Torsten Frings führte die Werderaner zum allerletzten Mal auf den Platz. Kurz vor der Pause nahm ihn Thomas Schaaf vom Feld.
Testspiel
Donnerstag, 26.05.2011 // 21:17 Uhr

Wilhelmshaven geschlagen, jetzt winkt der Urlaub. Im letzten Testspiel nach der Bundesliga-Saison besiegte der SVW den Regionalligisten SV Wilhelmshaven mit 3:2 (3:2). Die Tore ...

Wilhelmshaven geschlagen, jetzt winkt der Urlaub. Im letzten Testspiel nach der Bundesliga-Saison besiegte der SVW den Regionalligisten SV Wilhelmshaven mit 3:2 (3:2). Die Tore fielen allesamt im ersten Durchgang. Für Werder trafen Sandro Wagner in der zweiten Minute zur 1:0-Führung, Niklas Andersen (11.) und Predrag Stevanovic (15.). Für den SV Wilhelmshaven trugen sich Musa Karli (10.) und Storey (25.) in die Torschützenliste ein.

Das frühe 1:0 durch Sandro Wagner nach nur zwei Minuten.
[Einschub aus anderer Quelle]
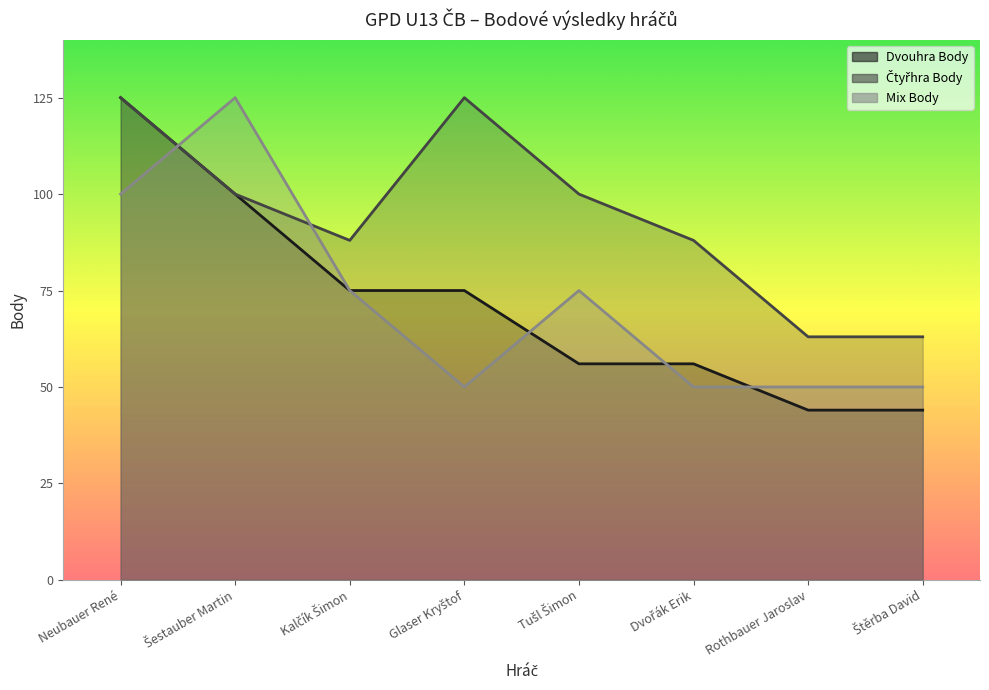

What is the maximum value shown in the chart?

125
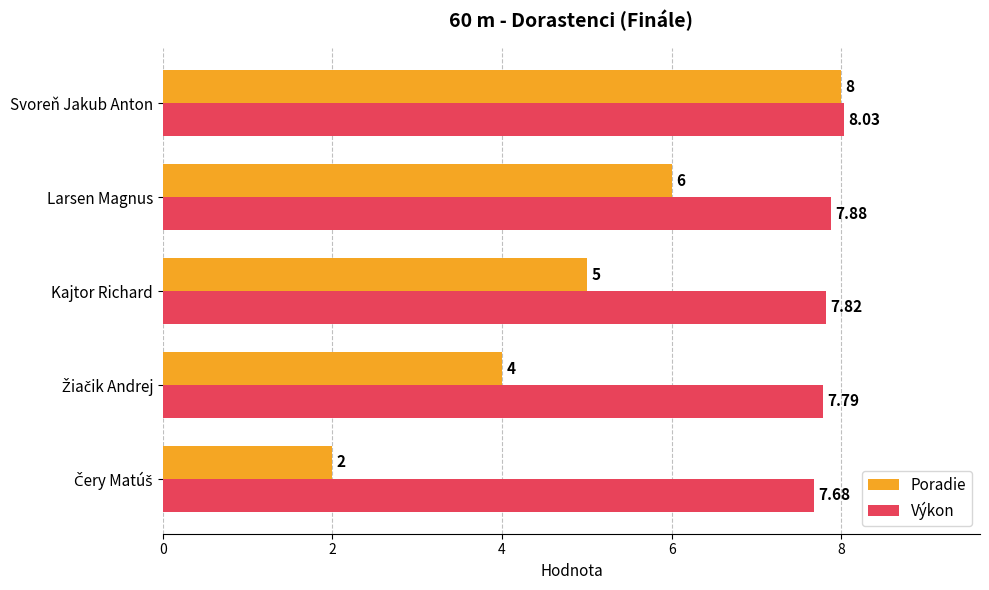

How many Poradie values are between 4 and 6?

3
Für einen Auftakt nach Maß sorgte Sandro Wagner, der die ersten drei Testpartien verletzungsbedingt aussetzen musste, der nach Zuspiel von Stevanovic eiskalt zum 1:0 traf. Als Niklas Andersen nur sieben Minuten später auf 2:0 erhöhte, sah es wieder nach einem Torfestival aus, doch auf den Treffer des Außenverteidigers antwortete der Regionalliga-Zwölfte prompt mit dem Anschlusstreffer zum 1:2 durch Musa Karli, der Sebastian Mielitz mit einem trockenen Linksschuss überwand (11.). Den alten zwei-Tore-Abstand stellte Predrag Stevanovic nach einer Viertelstunde aber wieder her. Der SV Wilhelmshaven spielte aber auch in der Folge gut mit und kam durch Storey zum erneuten Anschlusstreffen - 2:3 (25.).
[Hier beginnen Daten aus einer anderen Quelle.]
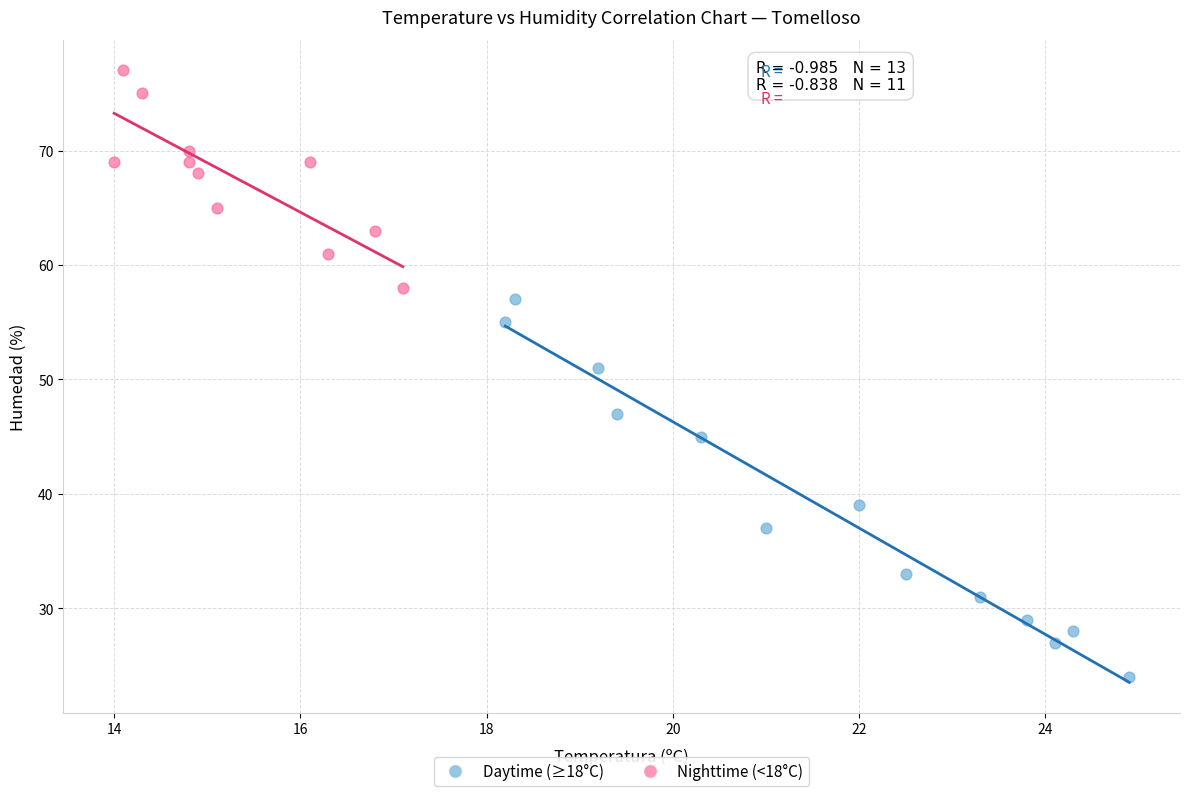

Which series has the widest spread of Y values?

Daytime (≥18°C)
Den absoluten Höhepunkt der ersten Halbzeit erlebten die knapp 7.000 Zuschauer kurz vor dem Pausenpfiff: Cheftrainer Thomas Schaaf wechselte Torsten Frings aus, der sein letztes Spiel für die Grün-Weißen bestritt. Der Werder-Kapitän verließ unter dem tosenden Applaus der anwesenden Zuschauer sowie der Mitspieler und des Betreuerstabs das Feld und klatschte anschließend jeden einzelnen aus dem Funktionsteam des SVW ab. Vor dem Publikum zog er sich symbolträchtig sein letztes Trikot aus und überreichte es Cheftrainer Thomas Schaaf. „Das war ein toller Moment, den mir der Trainer da ermöglicht hat. Viel besser, als einfach in der Halbzeit draußen zu bleiben und keiner weiß, was los ist. Das letzte Trikot gehört ihm, er ist der Trainer, der mich am meisten gefördert hat. Ihm werde ich immer dankbar sein", so Frings kurz nach seiner Auswechslung.

Der Werder-Kapitän zum letzten Mal in Action für die Grün-Weißen.

Zum zweiten Durchgang wechselte Thomas Schaaf nach der Auswechslung von Torsten Frings noch sechs weitere Akteure ein. So standen nun Wiedwald, Schiller, Schmude, Nagel, Thy und Husejinovic für Mielitz, Schindler, Stevanovic, Trinks, Wagner und Arnautovic auf dem Platz. Bedingt auch durch die zahlreichen Wechsel ging der Spielfluss der ersten Hälfte auf beiden Seiten etwas verloren und Chancen blieben zunächst Mangelware. Einzig ein Freistoß von Aaron Hunt in der 52. Minute sorgte für Gefahr. Auf der Gegenseite verpasste der eingewechselte Max Wegner knapp das Werder-Gehäuse und Phil Schlüter kam einen Schritt zu spät gegen Felix Wiedwald (65.).
Rund zehn Minuten vor dem Ende hatte Nachwuchs-Talent Malte Grashoff noch eine Kopfball-Gelegenheit, sein Versuch verfehlte das Ziel jedoch knapp. Und weil auf Seiten der Gastgeber Stefan Rupprecht an Felix Wiedwald scheiterte, blieb es am Ende beim knappen 3:2-Erfolg der Werderaner. Nach dem abschließenden Autogrammeschreiben geht es für die Werder-Profis nun in die wohlverdiente Sommerpause.